Output the data in full and exactly as presented.

§

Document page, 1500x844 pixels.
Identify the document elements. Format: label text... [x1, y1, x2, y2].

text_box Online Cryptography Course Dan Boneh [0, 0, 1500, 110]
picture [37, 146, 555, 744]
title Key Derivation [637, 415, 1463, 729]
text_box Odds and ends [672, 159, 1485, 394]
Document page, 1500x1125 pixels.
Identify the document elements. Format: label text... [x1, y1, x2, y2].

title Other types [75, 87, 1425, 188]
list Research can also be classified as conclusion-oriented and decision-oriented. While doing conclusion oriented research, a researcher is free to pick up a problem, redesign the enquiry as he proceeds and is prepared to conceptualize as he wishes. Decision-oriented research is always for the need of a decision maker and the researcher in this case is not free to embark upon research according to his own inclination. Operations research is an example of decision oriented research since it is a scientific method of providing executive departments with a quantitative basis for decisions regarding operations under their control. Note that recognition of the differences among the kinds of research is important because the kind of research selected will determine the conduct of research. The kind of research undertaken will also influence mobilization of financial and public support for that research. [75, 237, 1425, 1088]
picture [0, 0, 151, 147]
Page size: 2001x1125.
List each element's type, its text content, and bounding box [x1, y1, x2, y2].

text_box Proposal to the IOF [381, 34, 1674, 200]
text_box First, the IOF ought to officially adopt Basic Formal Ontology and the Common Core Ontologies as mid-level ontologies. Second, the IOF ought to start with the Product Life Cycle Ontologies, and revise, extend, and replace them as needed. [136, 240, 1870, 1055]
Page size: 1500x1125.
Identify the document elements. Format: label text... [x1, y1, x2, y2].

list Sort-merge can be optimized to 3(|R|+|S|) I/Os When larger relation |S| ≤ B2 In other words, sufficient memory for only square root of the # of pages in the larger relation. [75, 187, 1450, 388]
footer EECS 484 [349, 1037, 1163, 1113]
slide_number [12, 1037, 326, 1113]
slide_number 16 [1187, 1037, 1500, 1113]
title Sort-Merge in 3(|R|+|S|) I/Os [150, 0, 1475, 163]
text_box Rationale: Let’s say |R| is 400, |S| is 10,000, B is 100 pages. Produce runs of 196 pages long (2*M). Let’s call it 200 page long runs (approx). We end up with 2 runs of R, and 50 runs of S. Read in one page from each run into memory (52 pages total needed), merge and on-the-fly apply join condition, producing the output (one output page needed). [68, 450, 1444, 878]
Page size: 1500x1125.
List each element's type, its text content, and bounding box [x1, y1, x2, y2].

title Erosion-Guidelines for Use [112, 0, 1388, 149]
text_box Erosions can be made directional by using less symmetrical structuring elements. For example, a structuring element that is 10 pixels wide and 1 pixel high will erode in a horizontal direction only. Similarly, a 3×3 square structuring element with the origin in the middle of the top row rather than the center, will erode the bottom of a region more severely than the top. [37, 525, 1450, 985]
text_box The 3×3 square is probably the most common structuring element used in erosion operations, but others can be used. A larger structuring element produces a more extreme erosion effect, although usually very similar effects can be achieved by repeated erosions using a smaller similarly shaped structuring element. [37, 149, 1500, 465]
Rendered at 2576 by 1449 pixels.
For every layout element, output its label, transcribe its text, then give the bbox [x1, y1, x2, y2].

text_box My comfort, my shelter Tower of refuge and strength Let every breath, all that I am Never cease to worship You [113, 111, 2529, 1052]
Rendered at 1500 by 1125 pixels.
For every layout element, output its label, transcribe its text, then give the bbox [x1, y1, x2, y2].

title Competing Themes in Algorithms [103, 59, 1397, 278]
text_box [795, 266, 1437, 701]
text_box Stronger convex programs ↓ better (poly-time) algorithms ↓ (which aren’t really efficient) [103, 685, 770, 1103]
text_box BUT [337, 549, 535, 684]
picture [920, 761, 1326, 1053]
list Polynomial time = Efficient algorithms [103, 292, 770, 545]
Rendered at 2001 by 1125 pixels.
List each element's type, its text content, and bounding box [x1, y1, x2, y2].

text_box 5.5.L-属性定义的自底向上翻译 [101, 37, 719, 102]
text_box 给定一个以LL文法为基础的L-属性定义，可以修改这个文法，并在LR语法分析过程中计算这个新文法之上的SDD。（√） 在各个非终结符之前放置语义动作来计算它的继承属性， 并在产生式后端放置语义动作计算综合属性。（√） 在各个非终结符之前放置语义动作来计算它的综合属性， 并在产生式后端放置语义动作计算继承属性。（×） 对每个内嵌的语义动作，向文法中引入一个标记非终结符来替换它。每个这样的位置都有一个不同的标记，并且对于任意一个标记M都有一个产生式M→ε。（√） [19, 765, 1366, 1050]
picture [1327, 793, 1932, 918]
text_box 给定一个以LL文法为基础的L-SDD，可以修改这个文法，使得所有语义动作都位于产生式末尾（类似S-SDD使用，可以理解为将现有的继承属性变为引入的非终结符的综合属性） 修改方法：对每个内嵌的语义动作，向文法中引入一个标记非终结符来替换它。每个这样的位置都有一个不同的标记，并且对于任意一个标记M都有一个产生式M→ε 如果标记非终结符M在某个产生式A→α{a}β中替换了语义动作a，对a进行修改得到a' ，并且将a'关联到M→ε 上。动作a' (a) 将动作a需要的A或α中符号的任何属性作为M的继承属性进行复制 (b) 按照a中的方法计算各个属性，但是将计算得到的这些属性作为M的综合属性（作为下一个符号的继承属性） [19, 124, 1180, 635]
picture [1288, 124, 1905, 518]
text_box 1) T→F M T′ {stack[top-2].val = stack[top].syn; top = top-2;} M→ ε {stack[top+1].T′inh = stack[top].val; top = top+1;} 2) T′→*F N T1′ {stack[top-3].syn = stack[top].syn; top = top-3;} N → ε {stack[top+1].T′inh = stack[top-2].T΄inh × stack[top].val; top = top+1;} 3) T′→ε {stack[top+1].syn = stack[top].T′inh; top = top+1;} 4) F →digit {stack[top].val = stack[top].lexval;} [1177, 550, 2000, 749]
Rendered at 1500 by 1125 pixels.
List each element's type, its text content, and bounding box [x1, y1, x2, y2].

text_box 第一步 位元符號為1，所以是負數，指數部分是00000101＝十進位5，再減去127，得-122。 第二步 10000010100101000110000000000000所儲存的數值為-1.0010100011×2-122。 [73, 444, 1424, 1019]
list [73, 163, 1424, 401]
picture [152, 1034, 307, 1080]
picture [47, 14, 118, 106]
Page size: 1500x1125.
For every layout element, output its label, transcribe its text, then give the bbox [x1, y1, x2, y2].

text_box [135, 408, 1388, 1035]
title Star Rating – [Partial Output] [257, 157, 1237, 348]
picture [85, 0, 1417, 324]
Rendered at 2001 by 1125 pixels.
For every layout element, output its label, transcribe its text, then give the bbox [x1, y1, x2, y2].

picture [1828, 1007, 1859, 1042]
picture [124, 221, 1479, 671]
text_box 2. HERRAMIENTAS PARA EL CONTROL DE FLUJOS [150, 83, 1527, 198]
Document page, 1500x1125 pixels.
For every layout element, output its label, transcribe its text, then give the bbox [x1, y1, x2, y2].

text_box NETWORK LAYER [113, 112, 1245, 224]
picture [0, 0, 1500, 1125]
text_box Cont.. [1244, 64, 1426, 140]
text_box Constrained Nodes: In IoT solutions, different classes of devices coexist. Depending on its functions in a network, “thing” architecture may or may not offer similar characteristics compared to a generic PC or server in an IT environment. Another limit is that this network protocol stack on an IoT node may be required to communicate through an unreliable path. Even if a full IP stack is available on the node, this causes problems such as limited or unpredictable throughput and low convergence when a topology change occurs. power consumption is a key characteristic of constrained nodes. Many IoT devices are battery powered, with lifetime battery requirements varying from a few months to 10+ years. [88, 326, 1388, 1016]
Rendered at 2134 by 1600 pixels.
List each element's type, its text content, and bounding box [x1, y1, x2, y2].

§

_ANSWER TO THE EXERCISE_
Document page, 1500x844 pixels.
Identify the document elements. Format: label text... [x1, y1, x2, y2].

text_box Online Cryptography Course Dan Boneh [0, 0, 1500, 110]
picture [37, 146, 555, 744]
title Key Derivation [637, 415, 1463, 729]
text_box Odds and ends [672, 159, 1485, 394]
Document page, 1500x1125 pixels.
Identify the document elements. Format: label text... [x1, y1, x2, y2].

title Other types [75, 87, 1425, 188]
list Research can also be classified as conclusion-oriented and decision-oriented. While doing conclusion oriented research, a researcher is free to pick up a problem, redesign the enquiry as he proceeds and is prepared to conceptualize as he wishes. Decision-oriented research is always for the need of a decision maker and the researcher in this case is not free to embark upon research according to his own inclination. Operations research is an example of decision oriented research since it is a scientific method of providing executive departments with a quantitative basis for decisions regarding operations under their control. Note that recognition of the differences among the kinds of research is important because the kind of research selected will determine the conduct of research. The kind of research undertaken will also influence mobilization of financial and public support for that research. [75, 237, 1425, 1088]
picture [0, 0, 151, 147]
Page size: 2001x1125.
List each element's type, its text content, and bounding box [x1, y1, x2, y2].

text_box Proposal to the IOF [381, 34, 1674, 200]
text_box First, the IOF ought to officially adopt Basic Formal Ontology and the Common Core Ontologies as mid-level ontologies. Second, the IOF ought to start with the Product Life Cycle Ontologies, and revise, extend, and replace them as needed. [136, 240, 1870, 1055]
Page size: 1500x1125.
Identify the document elements. Format: label text... [x1, y1, x2, y2].

list Sort-merge can be optimized to 3(|R|+|S|) I/Os When larger relation |S| ≤ B2 In other words, sufficient memory for only square root of the # of pages in the larger relation. [75, 187, 1450, 388]
footer EECS 484 [349, 1037, 1163, 1113]
slide_number [12, 1037, 326, 1113]
slide_number 16 [1187, 1037, 1500, 1113]
title Sort-Merge in 3(|R|+|S|) I/Os [150, 0, 1475, 163]
text_box Rationale: Let’s say |R| is 400, |S| is 10,000, B is 100 pages. Produce runs of 196 pages long (2*M). Let’s call it 200 page long runs (approx). We end up with 2 runs of R, and 50 runs of S. Read in one page from each run into memory (52 pages total needed), merge and on-the-fly apply join condition, producing the output (one output page needed). [68, 450, 1444, 878]
Page size: 1500x1125.
List each element's type, its text content, and bounding box [x1, y1, x2, y2].

title Erosion-Guidelines for Use [112, 0, 1388, 149]
text_box Erosions can be made directional by using less symmetrical structuring elements. For example, a structuring element that is 10 pixels wide and 1 pixel high will erode in a horizontal direction only. Similarly, a 3×3 square structuring element with the origin in the middle of the top row rather than the center, will erode the bottom of a region more severely than the top. [37, 525, 1450, 985]
text_box The 3×3 square is probably the most common structuring element used in erosion operations, but others can be used. A larger structuring element produces a more extreme erosion effect, although usually very similar effects can be achieved by repeated erosions using a smaller similarly shaped structuring element. [37, 149, 1500, 465]
Rendered at 2576 by 1449 pixels.
For every layout element, output its label, transcribe its text, then give the bbox [x1, y1, x2, y2].

text_box My comfort, my shelter Tower of refuge and strength Let every breath, all that I am Never cease to worship You [113, 111, 2529, 1052]
Rendered at 1500 by 1125 pixels.
For every layout element, output its label, transcribe its text, then give the bbox [x1, y1, x2, y2].

title Competing Themes in Algorithms [103, 59, 1397, 278]
text_box [795, 266, 1437, 701]
text_box Stronger convex programs ↓ better (poly-time) algorithms ↓ (which aren’t really efficient) [103, 685, 770, 1103]
text_box BUT [337, 549, 535, 684]
picture [920, 761, 1326, 1053]
list Polynomial time = Efficient algorithms [103, 292, 770, 545]
Rendered at 2001 by 1125 pixels.
List each element's type, its text content, and bounding box [x1, y1, x2, y2].

text_box 5.5.L-属性定义的自底向上翻译 [101, 37, 719, 102]
text_box 给定一个以LL文法为基础的L-属性定义，可以修改这个文法，并在LR语法分析过程中计算这个新文法之上的SDD。（√） 在各个非终结符之前放置语义动作来计算它的继承属性， 并在产生式后端放置语义动作计算综合属性。（√） 在各个非终结符之前放置语义动作来计算它的综合属性， 并在产生式后端放置语义动作计算继承属性。（×） 对每个内嵌的语义动作，向文法中引入一个标记非终结符来替换它。每个这样的位置都有一个不同的标记，并且对于任意一个标记M都有一个产生式M→ε。（√） [19, 765, 1366, 1050]
picture [1327, 793, 1932, 918]
text_box 给定一个以LL文法为基础的L-SDD，可以修改这个文法，使得所有语义动作都位于产生式末尾（类似S-SDD使用，可以理解为将现有的继承属性变为引入的非终结符的综合属性） 修改方法：对每个内嵌的语义动作，向文法中引入一个标记非终结符来替换它。每个这样的位置都有一个不同的标记，并且对于任意一个标记M都有一个产生式M→ε 如果标记非终结符M在某个产生式A→α{a}β中替换了语义动作a，对a进行修改得到a' ，并且将a'关联到M→ε 上。动作a' (a) 将动作a需要的A或α中符号的任何属性作为M的继承属性进行复制 (b) 按照a中的方法计算各个属性，但是将计算得到的这些属性作为M的综合属性（作为下一个符号的继承属性） [19, 124, 1180, 635]
picture [1288, 124, 1905, 518]
text_box 1) T→F M T′ {stack[top-2].val = stack[top].syn; top = top-2;} M→ ε {stack[top+1].T′inh = stack[top].val; top = top+1;} 2) T′→*F N T1′ {stack[top-3].syn = stack[top].syn; top = top-3;} N → ε {stack[top+1].T′inh = stack[top-2].T΄inh × stack[top].val; top = top+1;} 3) T′→ε {stack[top+1].syn = stack[top].T′inh; top = top+1;} 4) F →digit {stack[top].val = stack[top].lexval;} [1177, 550, 2000, 749]
Rendered at 1500 by 1125 pixels.
List each element's type, its text content, and bounding box [x1, y1, x2, y2].

text_box 第一步 位元符號為1，所以是負數，指數部分是00000101＝十進位5，再減去127，得-122。 第二步 10000010100101000110000000000000所儲存的數值為-1.0010100011×2-122。 [73, 444, 1424, 1019]
list [73, 163, 1424, 401]
picture [152, 1034, 307, 1080]
picture [47, 14, 118, 106]
Page size: 1500x1125.
For every layout element, output its label, transcribe its text, then give the bbox [x1, y1, x2, y2].

text_box [135, 408, 1388, 1035]
title Star Rating – [Partial Output] [257, 157, 1237, 348]
picture [85, 0, 1417, 324]
Rendered at 2001 by 1125 pixels.
For every layout element, output its label, transcribe its text, then give the bbox [x1, y1, x2, y2].

picture [1828, 1007, 1859, 1042]
picture [124, 221, 1479, 671]
text_box 2. HERRAMIENTAS PARA EL CONTROL DE FLUJOS [150, 83, 1527, 198]
Document page, 1500x1125 pixels.
For every layout element, output its label, transcribe its text, then give the bbox [x1, y1, x2, y2].

text_box NETWORK LAYER [113, 112, 1245, 224]
picture [0, 0, 1500, 1125]
text_box Cont.. [1244, 64, 1426, 140]
text_box Constrained Nodes: In IoT solutions, different classes of devices coexist. Depending on its functions in a network, “thing” architecture may or may not offer similar characteristics compared to a generic PC or server in an IT environment. Another limit is that this network protocol stack on an IoT node may be required to communicate through an unreliable path. Even if a full IP stack is available on the node, this causes problems such as limited or unpredictable throughput and low convergence when a topology change occurs. power consumption is a key characteristic of constrained nodes. Many IoT devices are battery powered, with lifetime battery requirements varying from a few months to 10+ years. [88, 326, 1388, 1016]
Rendered at 2134 by 1600 pixels.
List each element's type, its text content, and bounding box [x1, y1, x2, y2].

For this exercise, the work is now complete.